Hello, everyone, and welcome to the middle of the week. Under the circumstances, this is more of an accomplishment than usual, perhaps, so why not take a deep breath and enjoy a cup of stimulation? We have been favoring maple bourbon lately, a new addition to our cupboard. Feel free to join us. Remember, no prescription is required. Meanwhile, here is the latest menu of tidbits to start your day. We hope all goes well and that you all remain healthy. Stay safe and please do keep in touch.

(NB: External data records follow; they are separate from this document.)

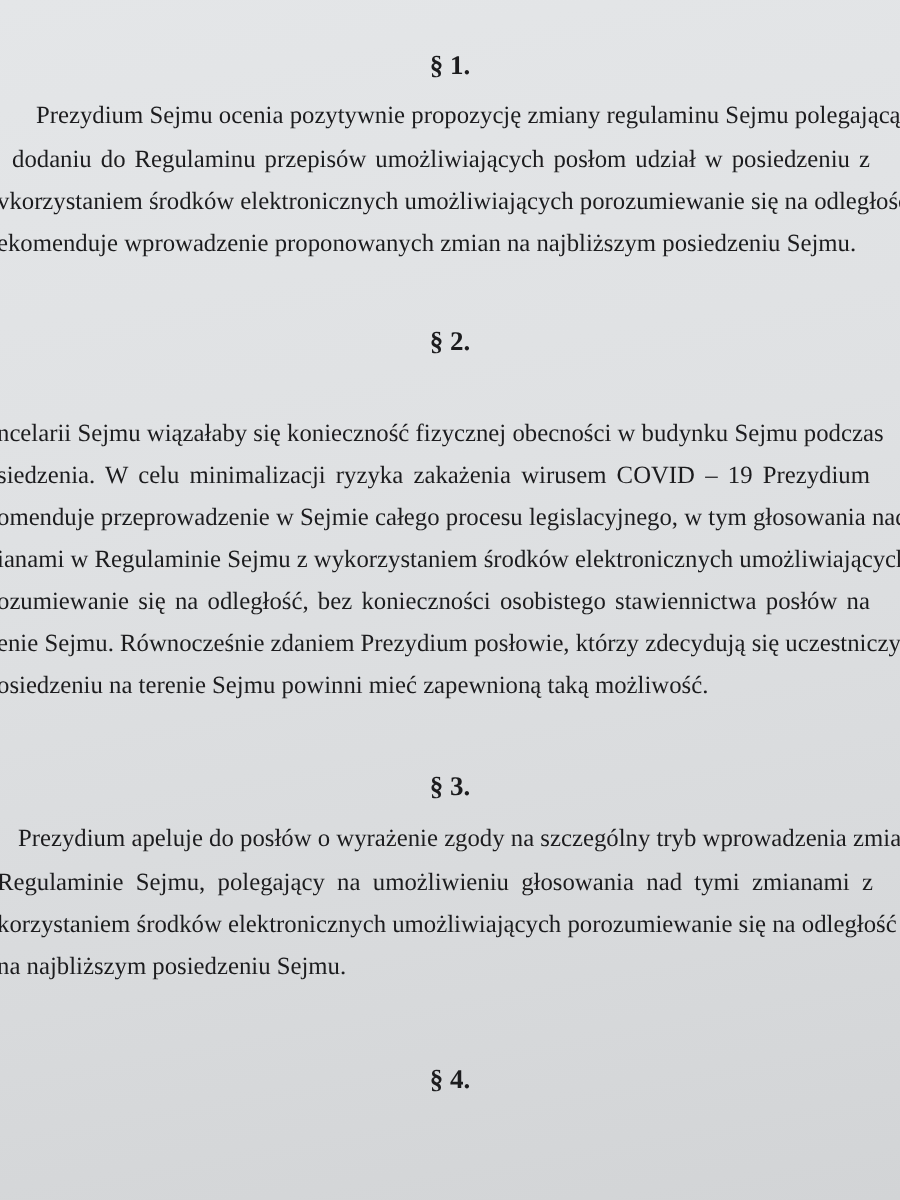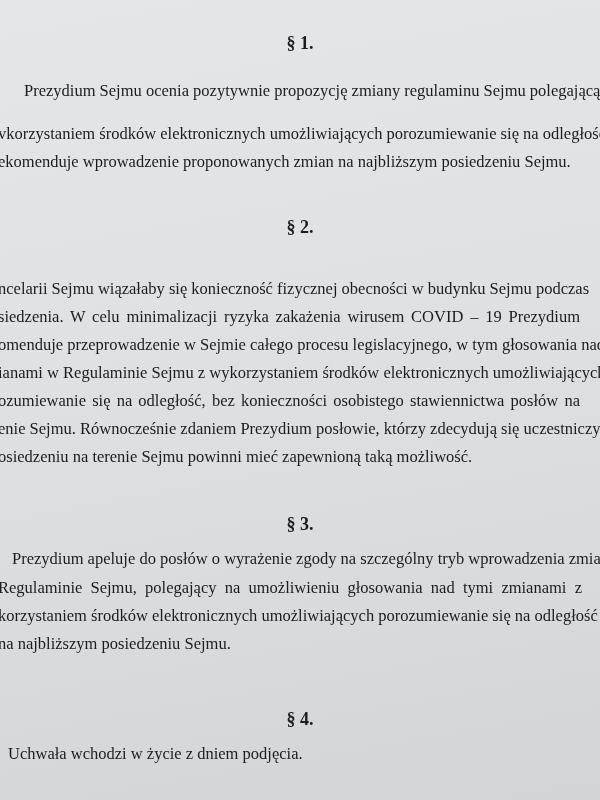--- a/index.html
+++ b/index.html
@@ -20,35 +20,35 @@
       font-size: 16.5px; line-height: 20px;
     }
     .just { text-align: justify; text-align-last: justify; }
   </style>
 </head>
 <body>
 
 <div class="page">
 
   <div class="heading" style="top:33px">§ 1.</div>
-  <div class="line" style="left:24px;top:81px">Prezydium Sejmu ocenia pozytywnie propozycję zmiany regulaminu Sejmu polegającą</div>
+  <div class="line" style="left:24px;top:67px">Prezydium Sejmu ocenia pozytywnie propozycję zmiany regulaminu Sejmu polegającą</div>
+  <div class="line just" style="left:8px;top:96px;width:572px">dodaniu do Regulaminu przepisów umożliwiających posłom udział w posiedzeniu z</div>
   <div class="line" style="left:-2px;top:124px">vkorzystaniem środków elektronicznych umożliwiających porozumiewanie się na odległość</div>
   <div class="line" style="left:-2px;top:152px">ekomenduje wprowadzenie proponowanych zmian na najbliższym posiedzeniu Sejmu.</div>
 
   <div class="heading" style="top:217px">§ 2.</div>
   <div class="line just" style="left:-2px;top:279px;width:582px">ncelarii Sejmu wiązałaby się konieczność fizycznej obecności w budynku Sejmu podczas</div>
   <div class="line just" style="left:-2px;top:307px;width:582px">siedzenia. W celu minimalizacji ryzyka zakażenia wirusem COVID – 19 Prezydium</div>
   <div class="line" style="left:-2px;top:335px">omenduje przeprowadzenie w Sejmie całego procesu legislacyjnego, w tym głosowania nad</div>
   <div class="line" style="left:-2px;top:363px">ianami w Regulaminie Sejmu z wykorzystaniem środków elektronicznych umożliwiających</div>
   <div class="line just" style="left:-2px;top:391px;width:582px">ozumiewanie się na odległość, bez konieczności osobistego stawiennictwa posłów na</div>
   <div class="line" style="left:-2px;top:419px">enie Sejmu. Równocześnie zdaniem Prezydium posłowie, którzy zdecydują się uczestniczyć</div>
   <div class="line" style="left:-2px;top:447px">osiedzeniu na terenie Sejmu powinni mieć zapewnioną taką możliwość.</div>
 
   <div class="heading" style="top:514px">§ 3.</div>
   <div class="line" style="left:12px;top:549px">Prezydium apeluje do posłów o wyrażenie zgody na szczególny tryb wprowadzenia zmian</div>
   <div class="line just" style="left:-2px;top:578px;width:584px">Regulaminie Sejmu, polegający na umożliwieniu głosowania nad tymi zmianami z</div>
   <div class="line" style="left:-2px;top:606px">korzystaniem środków elektronicznych umożliwiających porozumiewanie się na odległość</div>
   <div class="line" style="left:-2px;top:634px">na najbliższym posiedzeniu Sejmu.</div>
 
   <div class="heading" style="top:709px">§ 4.</div>
-  <div class="line" style="left:8px;top:744px">Uchwała wchodzi w życie z dniem podjęcia.</div>
 
 </div>
 
 </body></html>

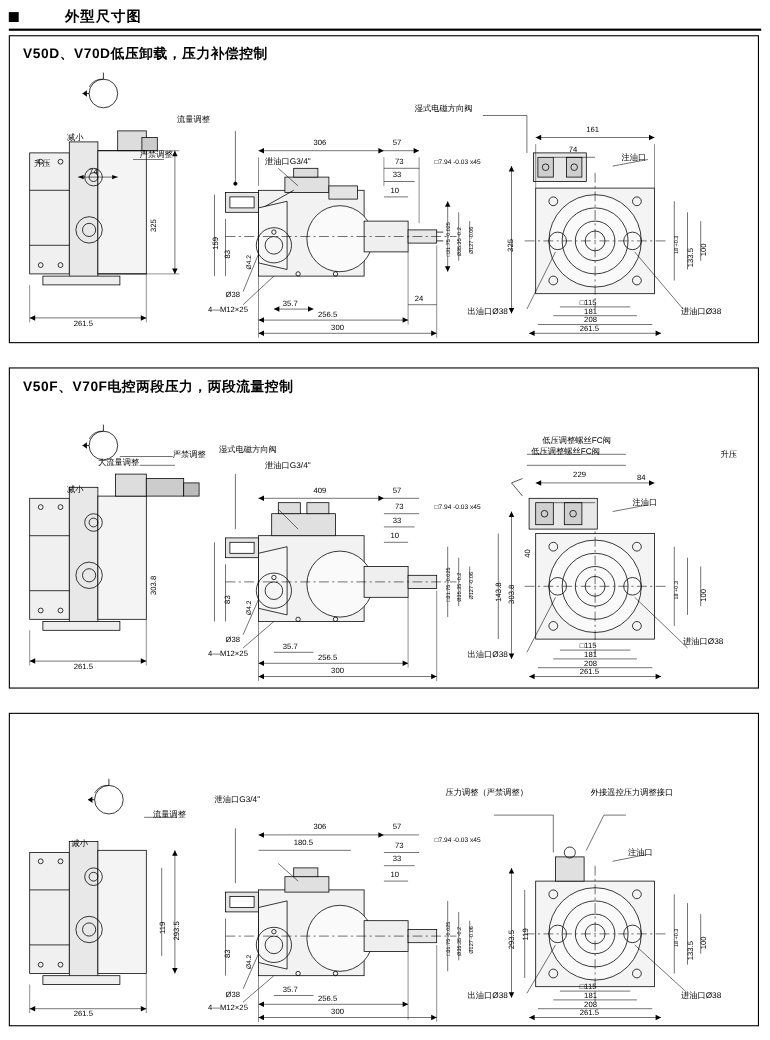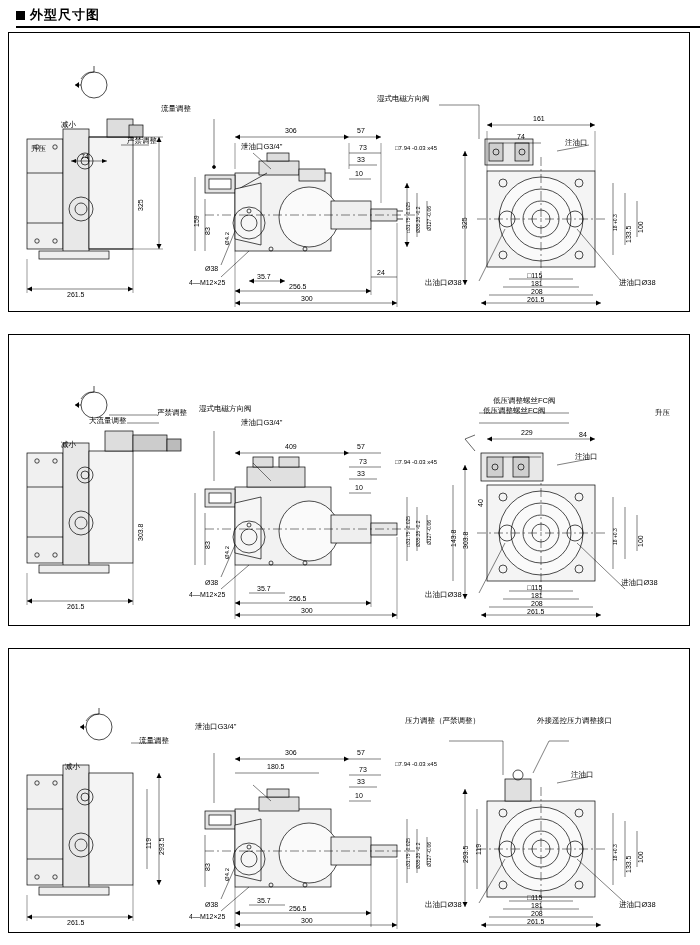--- a/index.html
+++ b/index.html
@@ -16,27 +16,28 @@
     overflow: hidden;
   }
   .page {
     position: relative;
     width: 700px;
     height: 945px;
   }
   
   .page-header {
     position: absolute;
-    left: 16px;
+    left: 8px;
     top: 4px;
     width: 684px;
     height: 22px;
     border-bottom: 2px solid #000;
     display: flex;
     align-items: center;
+    gap: 37px;
   }
   .hdr-square {
     width: 9px;
     height: 9px;
     background: #000;
     margin-right: 5px;
   }
   .hdr-title {
     font-size: 13px;
     font-weight: bold;
@@ -91,20 +92,21 @@
 <body>
 
 <div class="page">
 
   <div class="page-header">
     <span class="hdr-square"></span>
     <span class="hdr-title">外型尺寸图</span>
   </div>
 
   <div class="section" id="section-0">
+    <div class="section-title">V50D、V70D低压卸载，压力补偿控制</div>
 
     <div class="canvas">
       <svg width="682" height="280" viewBox="0 0 682 280" xmlns="http://www.w3.org/2000/svg">
         <g stroke="#000" fill="none" stroke-width="0.7">
 
           <circle cx="85" cy="52" r="13"></circle>
           <path d="M85 39 L85 33 M72 52 L66 52"></path>
           <path d="M72 46 a14 14 0 0 1 13 -7" stroke-width="0.6"></path>
 
           <path d="M66 52 l4 -3 l0 6 z" fill="#000" stroke="none"></path>
@@ -306,20 +308,21 @@
     <div class="lbl vert" style="left:628px; top:200px;">100</div>
     <div class="lbl" style="left:518px; top:239px;">□115</div>
     <div class="lbl" style="left:522px; top:247px;">181</div>
     <div class="lbl" style="left:522px; top:255px;">208</div>
     <div class="lbl" style="left:518px; top:263px;">261.5</div>
     <div class="lbl cn" style="left:416px; top:246px;">出油口Ø38</div>
     <div class="lbl cn" style="left:610px; top:246px;">进油口Ø38</div>
   </div>
 
   <div class="section" id="section-1">
+    <div class="section-title">V50F、V70F电控两段压力，两段流量控制</div>
 
     <div class="canvas">
       <svg width="682" height="292" viewBox="0 0 682 292" xmlns="http://www.w3.org/2000/svg">
         <g stroke="#000" fill="none" stroke-width="0.7">
 
           <circle cx="85" cy="70" r="13"></circle>
           <path d="M85 57 L85 51 M72 70 L66 70"></path>
           <path d="M66 70 l4 -3 l0 6 z" fill="#000" stroke="none"></path>
           <path d="M72 64 a14 14 0 0 1 13 -7" stroke-width="0.6"></path>
           <rect x="18" y="118" width="36" height="110" fill="#f0f0f0"></rect>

The coronavirus is not mutating significantly as it circulates through the human population, according to scientists who are closely studying the novel pathogen’s genetic code, the Washington Post writes. That relative stability suggests the virus is less likely to become more or less dangerous as it spreads, and represents encouraging news for researchers hoping to create a long-lasting vaccine. Covid-19 has proofreading machinery and that reduces the “error rate” and the pace of mutation. It looks pretty much the same everywhere it has appeared.
Seeking to widen access to medical products for combating Covid-19, the Costa Rican government has asked the World Health Organization to create a voluntary pool to collect patent rights, regulatory test data, and other information that could be shared for developing drugs, vaccines, and diagnostics, STAT says. The move comes amid a worldwide race to fight the novel coronavirus, but also mounting concerns that some products may not be accessible for poorer populations.
Let’s just pick the once and future EpiPen issues – “Pfizer wrote in an email that the problems with the products’ safety release involved “a very limited number” of EpiPens, and only 0.0002% had the defective carrier tube.”
A quick calculation translates that to 200 failures per million. Back of the envelope, Mylan sells over 3 Million per year, so over 600. The variance is what % are these failures of the EpiPens that are actually used? It that % deceptively small?